[Information shown]
★ ★ ★ ★ ★ ★ ★
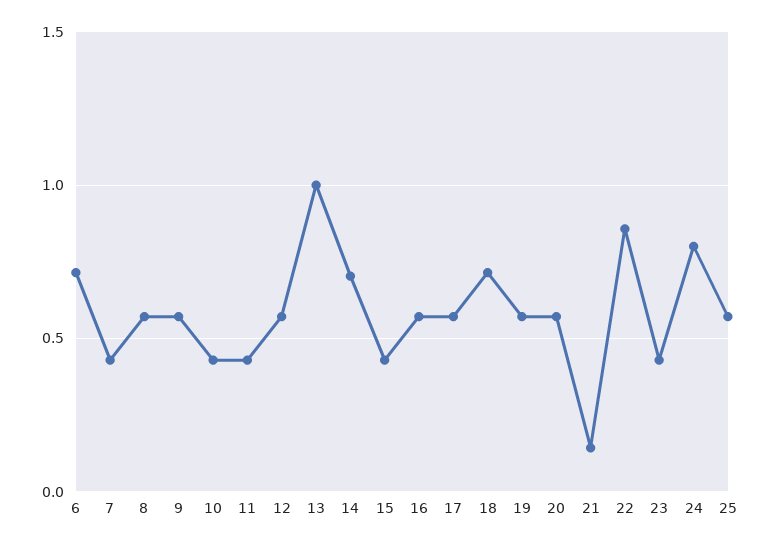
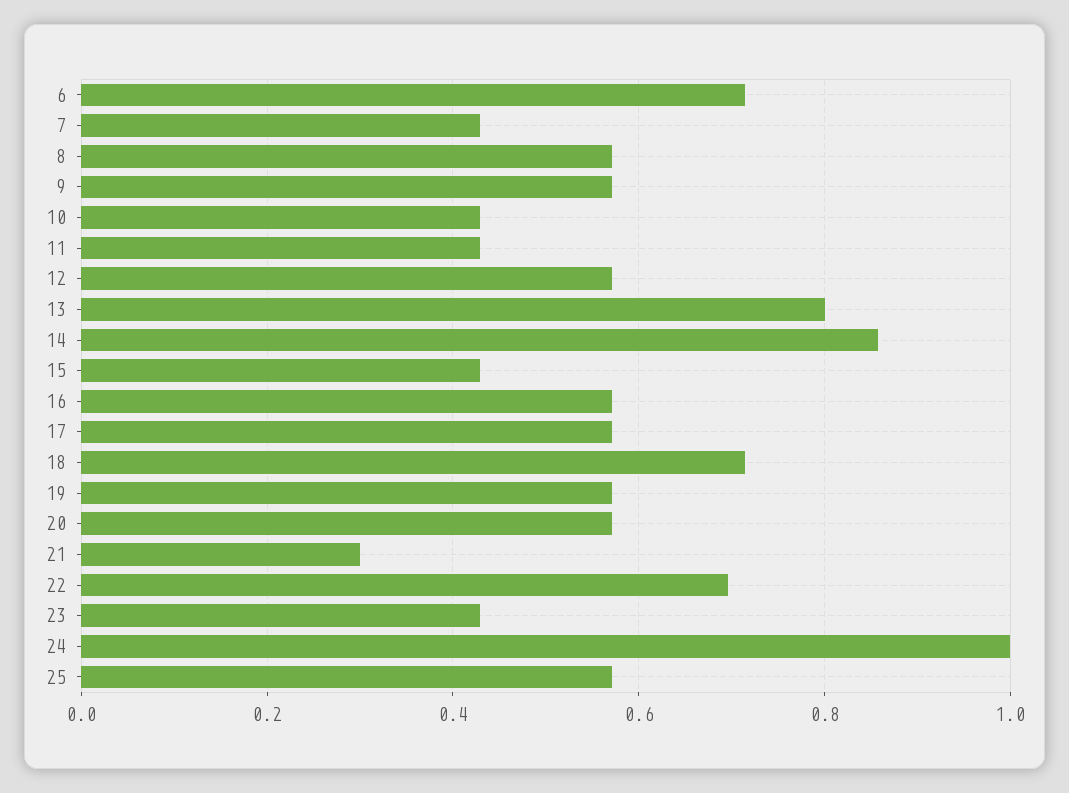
13: 1 -> 0.8
14: 0.7 -> 0.86
21: 0.15 -> 0.3
22: 0.85 -> 0.7
24: 0.8 -> 1

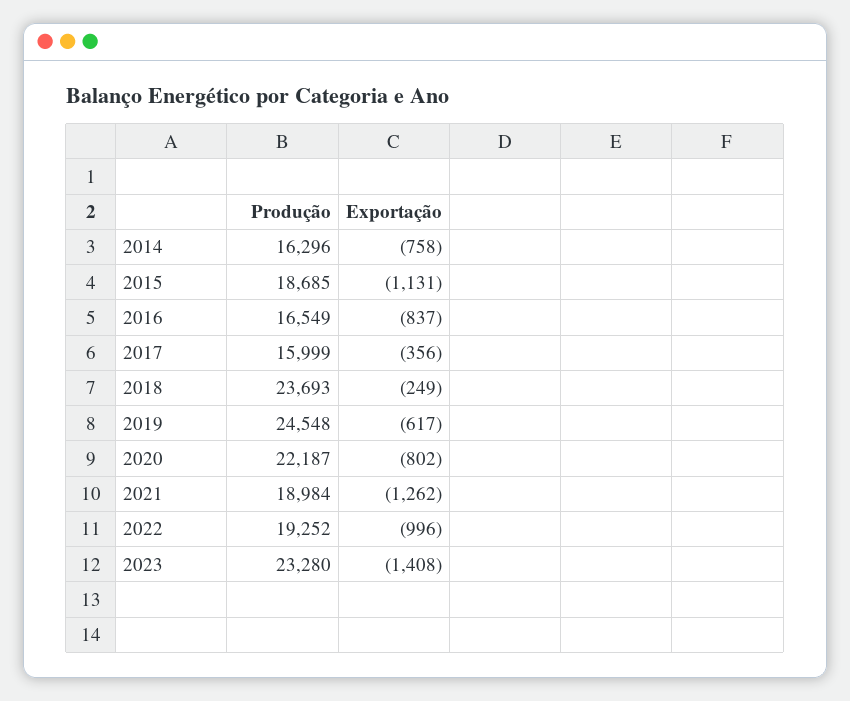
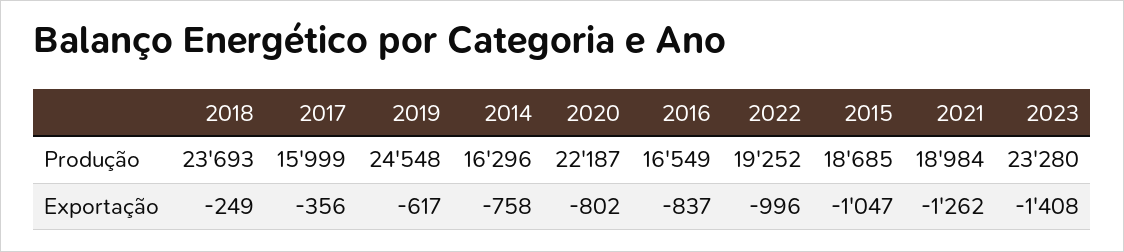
Exportação, 2015: -1131 -> -1047

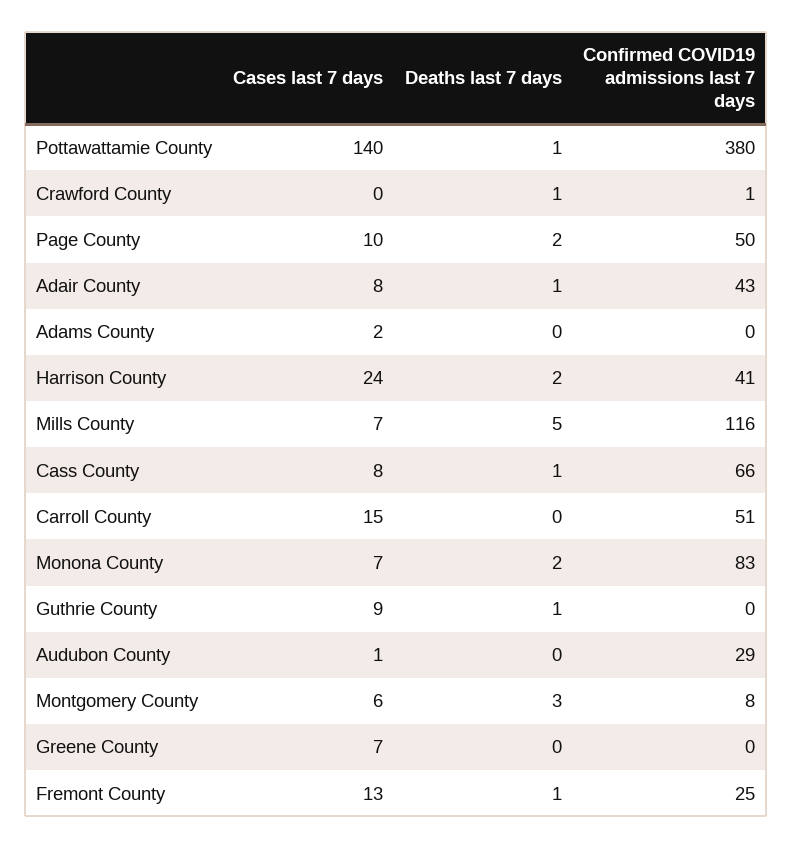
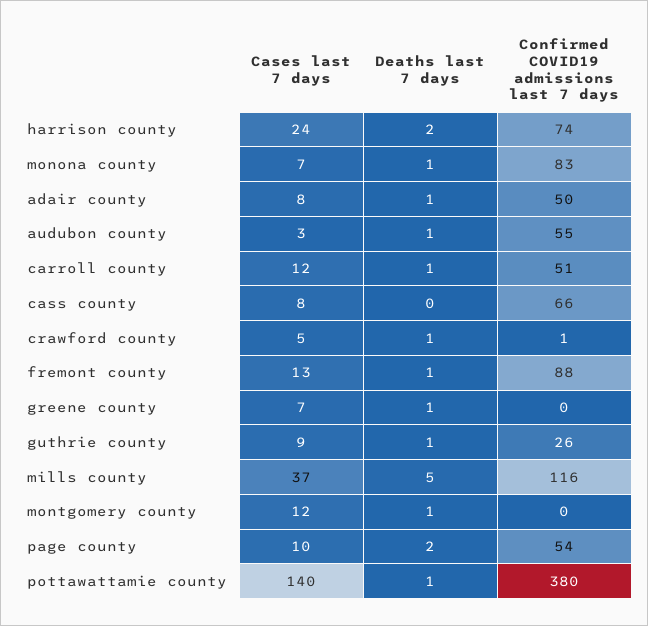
Cases last 7 days, Crawford County: 0 -> 5
Confirmed COVID19 admissions last 7 days, Page County: 50 -> 54
Confirmed COVID19 admissions last 7 days, Adair County: 43 -> 50
Cases last 7 days, Adams County: 2 -> none
Deaths last 7 days, Adams County: 0 -> none
Confirmed COVID19 admissions last 7 days, Adams County: 0 -> none
Confirmed COVID19 admissions last 7 days, Harrison County: 41 -> 74
Cases last 7 days, Mills County: 7 -> 37
Deaths last 7 days, Cass County: 1 -> 0
Cases last 7 days, Carroll County: 15 -> 12
Deaths last 7 days, Carroll County: 0 -> 1
Deaths last 7 days, Monona County: 2 -> 1
Confirmed COVID19 admissions last 7 days, Guthrie County: 0 -> 26
Cases last 7 days, Audubon County: 1 -> 3
Deaths last 7 days, Audubon County: 0 -> 1
Confirmed COVID19 admissions last 7 days, Audubon County: 29 -> 55
Cases last 7 days, Montgomery County: 6 -> 12
Deaths last 7 days, Montgomery County: 3 -> 1
Confirmed COVID19 admissions last 7 days, Montgomery County: 8 -> 0
Deaths last 7 days, Greene County: 0 -> 1
Confirmed COVID19 admissions last 7 days, Fremont County: 25 -> 88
★ ★ ★ ★ ★ ★ ★
[How to complete this task] Write out an exact transcription of the line with "Deaths last 7 days, Adams County: 0 -> none" and of each line after it; stop at the end of the records.

[Answer to this problem]
Deaths last 7 days, Adams County: 0 -> none
Confirmed COVID19 admissions last 7 days, Adams County: 0 -> none
Confirmed COVID19 admissions last 7 days, Harrison County: 41 -> 74
Cases last 7 days, Mills County: 7 -> 37
Deaths last 7 days, Cass County: 1 -> 0
Cases last 7 days, Carroll County: 15 -> 12
Deaths last 7 days, Carroll County: 0 -> 1
Deaths last 7 days, Monona County: 2 -> 1
Confirmed COVID19 admissions last 7 days, Guthrie County: 0 -> 26
Cases last 7 days, Audubon County: 1 -> 3
Deaths last 7 days, Audubon County: 0 -> 1
Confirmed COVID19 admissions last 7 days, Audubon County: 29 -> 55
Cases last 7 days, Montgomery County: 6 -> 12
Deaths last 7 days, Montgomery County: 3 -> 1
Confirmed COVID19 admissions last 7 days, Montgomery County: 8 -> 0
Deaths last 7 days, Greene County: 0 -> 1
Confirmed COVID19 admissions last 7 days, Fremont County: 25 -> 88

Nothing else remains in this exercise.